# Front end collision, upper radiator support damaged.



## MetalGTO (Jul 1, 2013)

I got backed into and have damage to the upper radiator support (as GM calls it) the diagram from GM says its bolted on, but after a quick look i see that its welded and spot welded on. I am just looking for suggestions or opinions on repairing this.
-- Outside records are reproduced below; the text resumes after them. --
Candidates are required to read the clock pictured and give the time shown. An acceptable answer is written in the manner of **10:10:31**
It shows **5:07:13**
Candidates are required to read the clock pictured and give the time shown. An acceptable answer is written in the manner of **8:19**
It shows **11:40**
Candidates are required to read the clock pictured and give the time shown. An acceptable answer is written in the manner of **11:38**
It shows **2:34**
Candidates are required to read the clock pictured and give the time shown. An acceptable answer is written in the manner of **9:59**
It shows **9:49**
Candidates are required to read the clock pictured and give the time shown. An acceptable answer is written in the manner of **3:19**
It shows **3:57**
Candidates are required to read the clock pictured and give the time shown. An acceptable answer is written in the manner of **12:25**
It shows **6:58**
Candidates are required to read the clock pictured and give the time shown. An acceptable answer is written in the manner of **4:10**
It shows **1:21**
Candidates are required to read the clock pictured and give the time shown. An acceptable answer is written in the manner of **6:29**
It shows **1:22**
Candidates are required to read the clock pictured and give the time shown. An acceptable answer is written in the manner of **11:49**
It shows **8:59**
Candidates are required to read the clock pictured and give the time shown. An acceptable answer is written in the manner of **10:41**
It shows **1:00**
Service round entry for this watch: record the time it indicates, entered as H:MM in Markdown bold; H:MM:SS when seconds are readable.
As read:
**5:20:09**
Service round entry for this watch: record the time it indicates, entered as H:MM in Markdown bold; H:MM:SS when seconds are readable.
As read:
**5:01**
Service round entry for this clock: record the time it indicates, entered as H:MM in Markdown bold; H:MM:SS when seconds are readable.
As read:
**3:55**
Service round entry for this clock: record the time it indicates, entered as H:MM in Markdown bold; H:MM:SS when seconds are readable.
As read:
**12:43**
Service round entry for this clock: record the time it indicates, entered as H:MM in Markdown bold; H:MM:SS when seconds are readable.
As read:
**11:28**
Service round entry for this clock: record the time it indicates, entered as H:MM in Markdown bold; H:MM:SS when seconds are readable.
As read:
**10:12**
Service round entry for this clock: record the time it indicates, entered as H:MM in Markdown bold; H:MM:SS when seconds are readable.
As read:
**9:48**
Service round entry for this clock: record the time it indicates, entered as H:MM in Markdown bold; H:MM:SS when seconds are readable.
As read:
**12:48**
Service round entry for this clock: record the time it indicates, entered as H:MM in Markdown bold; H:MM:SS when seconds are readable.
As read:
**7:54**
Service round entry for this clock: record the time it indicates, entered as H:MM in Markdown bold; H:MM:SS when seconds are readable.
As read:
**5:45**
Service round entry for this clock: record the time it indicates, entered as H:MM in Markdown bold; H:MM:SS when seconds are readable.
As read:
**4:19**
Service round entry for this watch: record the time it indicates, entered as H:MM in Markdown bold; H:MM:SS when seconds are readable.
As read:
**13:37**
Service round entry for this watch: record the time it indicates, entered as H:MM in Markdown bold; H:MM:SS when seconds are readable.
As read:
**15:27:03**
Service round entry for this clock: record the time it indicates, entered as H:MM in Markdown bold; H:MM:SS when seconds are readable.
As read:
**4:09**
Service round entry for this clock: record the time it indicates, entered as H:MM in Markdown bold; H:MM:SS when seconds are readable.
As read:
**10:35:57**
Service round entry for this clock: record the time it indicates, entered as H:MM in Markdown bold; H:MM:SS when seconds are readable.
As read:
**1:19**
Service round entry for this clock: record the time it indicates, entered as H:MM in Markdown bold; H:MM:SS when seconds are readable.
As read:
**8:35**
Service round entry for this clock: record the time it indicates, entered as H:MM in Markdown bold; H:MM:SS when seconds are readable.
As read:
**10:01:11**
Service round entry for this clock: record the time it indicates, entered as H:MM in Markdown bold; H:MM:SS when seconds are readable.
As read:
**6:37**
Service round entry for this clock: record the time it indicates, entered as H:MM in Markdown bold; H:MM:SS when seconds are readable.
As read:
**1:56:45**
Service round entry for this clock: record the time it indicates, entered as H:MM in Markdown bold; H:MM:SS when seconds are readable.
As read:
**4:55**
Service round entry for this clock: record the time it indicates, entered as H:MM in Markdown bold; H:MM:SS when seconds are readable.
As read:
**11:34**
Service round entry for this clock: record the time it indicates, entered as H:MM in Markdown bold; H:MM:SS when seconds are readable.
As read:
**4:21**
My options are drilling/cutting it out and buying the $750 part and welding it back in, Buying the part and cutting/welding only the section that's damaged, or buying the part and paying a shop to do it all.


I was also wondering if this support is interchangeable with and other of the F body cars, for obvious reasons there arent many GTO's in the scrap yard but where i live camaros and Trans ams are plentiful.

I have also read that the impact bar is interchangeable from one out of a cavalier, just wondering if that is true or not

Thank you for any help or opinions


----------



## 68OldGoat (Nov 23, 2009)

I had the same problem with the upper radiator support from a minor front end bump on a guard rail. I bought the part and had it installed (welded & painted) in a body shop. The vin tag has to be changed to the new support and that needs to be riveted. 

I would suggest that this is the easiest way to get the part replaced. The OE part from GM Parts cost me $626.26 but that was almost 3 years ago ..... looks like the original parts prices are rising. There are plenty of GTO's at salvage yards but most of them have front end damage so the radiator support is harder to find used ... plus they have to cut the old welded part out. Buy OE and have the work done!


----------



## MetalGTO (Jul 1, 2013)

Thanks, i have been mulling it over and i agree that that is the best option, and you are right about the rising prices, i think its closer to 750 now. May i ask how much it cost you in labor to get it repaired?


----------



## Rukee (Feb 8, 2007)

Any chance you could pull or straighten the old one out?


----------



## MetalGTO (Jul 1, 2013)

I could, but the handle to unlatch the hood went through the support, so i would have to do some cutting/welding and then get it all lined up perfectly.

I dont care so much about the alignment of the hood latch because a CF hood which requires hood pins is $1000 less than a stock one, i do however care about the alignment of the front bumper cover that screws into the support.


----------



## 68OldGoat (Nov 23, 2009)

I had some other damage to the bumper cover and headlights. With me buying the parts, the body shop charged $1,500.00 to replace all the parts (including the radiator support) plus repaint the new parts and re-clear the whole front clip. You should be able to get just the support done for about $400-$500 or less.


----------